Aujourd’hui, l’Adels ne peut se satisfaire des faux‐semblants de démocratie qui ne s’adressent qu’à une partie de la population en laissant de côté les jeunes, les plus démunis et les personnes d’origine étrangère. Elle ne peut se satisfaire d’une démocratie qui opère une sélection sociale par l’usage de codes, de rituels et de niveaux de langages qui aboutissent à l’exclusion d’une partie importante de la population. Elle ne peut se satisfaire de ces concertations prétendument démocratiques qui ne sont qu’information, opération marketing, communication politique ou vague consultation sur des dossiers déjà bouclés.

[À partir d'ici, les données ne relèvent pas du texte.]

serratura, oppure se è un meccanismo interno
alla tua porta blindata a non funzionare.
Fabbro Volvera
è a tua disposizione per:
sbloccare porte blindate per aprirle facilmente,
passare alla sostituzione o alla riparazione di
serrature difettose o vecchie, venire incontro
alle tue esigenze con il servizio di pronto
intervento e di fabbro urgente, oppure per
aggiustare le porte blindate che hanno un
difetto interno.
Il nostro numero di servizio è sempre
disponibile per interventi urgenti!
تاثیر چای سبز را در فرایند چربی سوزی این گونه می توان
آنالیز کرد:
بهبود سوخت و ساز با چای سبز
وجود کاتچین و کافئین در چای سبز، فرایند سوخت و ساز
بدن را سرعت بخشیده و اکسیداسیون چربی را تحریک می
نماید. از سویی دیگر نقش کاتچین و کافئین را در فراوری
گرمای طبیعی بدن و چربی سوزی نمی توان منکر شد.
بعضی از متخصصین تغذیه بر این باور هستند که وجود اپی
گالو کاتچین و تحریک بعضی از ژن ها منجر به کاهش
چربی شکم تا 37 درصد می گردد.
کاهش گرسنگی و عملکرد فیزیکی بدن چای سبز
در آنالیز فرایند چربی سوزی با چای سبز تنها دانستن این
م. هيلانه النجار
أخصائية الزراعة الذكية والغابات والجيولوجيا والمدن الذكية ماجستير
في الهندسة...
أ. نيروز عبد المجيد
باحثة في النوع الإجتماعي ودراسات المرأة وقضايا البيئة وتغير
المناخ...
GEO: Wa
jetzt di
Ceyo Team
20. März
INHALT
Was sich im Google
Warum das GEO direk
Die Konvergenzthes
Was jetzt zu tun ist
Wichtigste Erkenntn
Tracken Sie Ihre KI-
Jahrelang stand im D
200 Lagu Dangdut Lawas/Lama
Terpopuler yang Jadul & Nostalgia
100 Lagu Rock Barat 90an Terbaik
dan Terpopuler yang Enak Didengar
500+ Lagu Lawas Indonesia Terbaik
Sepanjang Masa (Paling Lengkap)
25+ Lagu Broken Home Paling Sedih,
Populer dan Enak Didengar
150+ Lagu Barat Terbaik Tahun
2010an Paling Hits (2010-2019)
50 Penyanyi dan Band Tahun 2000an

Face à ces simulacres qui font perdre le sens des mots, l’enjeu est de réinventer la démocratie autour d’une participation réelle des citoyens à l’élaboration des choix collectifs comme à l’évaluation des politiques publiques. Face au dévoiement de la notion de « démocratie participative », il s’agit également d’expérimenter de nouvelles formes de partage effectif de la décision et du pouvoir, dans le cadre d’une démocratie représentative amenée à transformer progressivement ses modes de prise de décision. Face aux forces qui agissent pour transformer les citoyens en simples consommateurs, spectateurs d’un débat auquel ils ont pour la plupart renoncé à participer faute d’y trouver leur place, il s’agit de leur rendre des armes de compréhension et d’action en renouant avec les idéaux fondateurs de l’éducation populaire. Face, enfin, aux idéologies qui font l’apologie de la compétition et de la concurrence comme uniques moyens de régler les problèmes, il s’agit de mettre en avant les principes de la coopération, de la mutualisation, de la solidarité et de la construction de compromis sociaux. L’enjeu est de parvenir à une démocratie authentiquement délibérative, dans laquelle tous les citoyens ont une possibilité égale de participer au débat public et à la construction de la décision.
L’Adels pense qu’une démocratie vivante exige des citoyens engagés. Elle se donne pour mission d’encourager toutes les initiatives, institutionnelles ou extra‐institutionnelles, susceptibles de promouvoir cet idéal. L’Adels est aux côtés des mouvements d’émancipation qui, en France , en Europe et dans le monde travaillent à l’intégration du plus grand nombre dans la sphère publique. Elle accompagne les élus, les institutions et les associations qui poursuivent cet objectif d’inclusion politique.
Au moment où le retour autoritaire et directif de l’État central menace l’autonomie des collectivités locales, et où le principe même d’une décentralisation des pouvoirs est remis en cause, elle réaffirme l’importance d’une démocratie locale non confisquée par des élus, des techniciens ou des groupes d’intérêt. L’Adels promeut toute législation allant dans ce sens, et combat toute initiative régressive dans ces domaines.
L’Adels se veut un soutien des acteurs du changement, par sa revue Territoires, par ses activités de formation et d’accompagnement des acteurs, par les Rencontres de la démocratie locale, par les débats qu’elle provoque en faisant se rencontrer les élus, les techniciens, les cadres et les bénévoles associatifs, les territoires et les peuples du monde. L’Adels est également un réseau militant qui se veut un lieu d’expérimentation, de recherches, de ressources, de mise en relation des acteurs locaux et de réflexion sur les enjeux de renouvellement de la démocratie. En organisant, accompagnant ou contribuant à rendre visibles toutes les initiatives et les débats susceptibles de donner corps à cet idéal de délibération démocratique, l’Adels veut réaffirmer la puissance d’imagination et le pouvoir de transformation de l’idée démocratique au XXIe siècle.
Nous en debattrons les 28 et 29 mai à Grenoble et je vous invite à venir nombreux.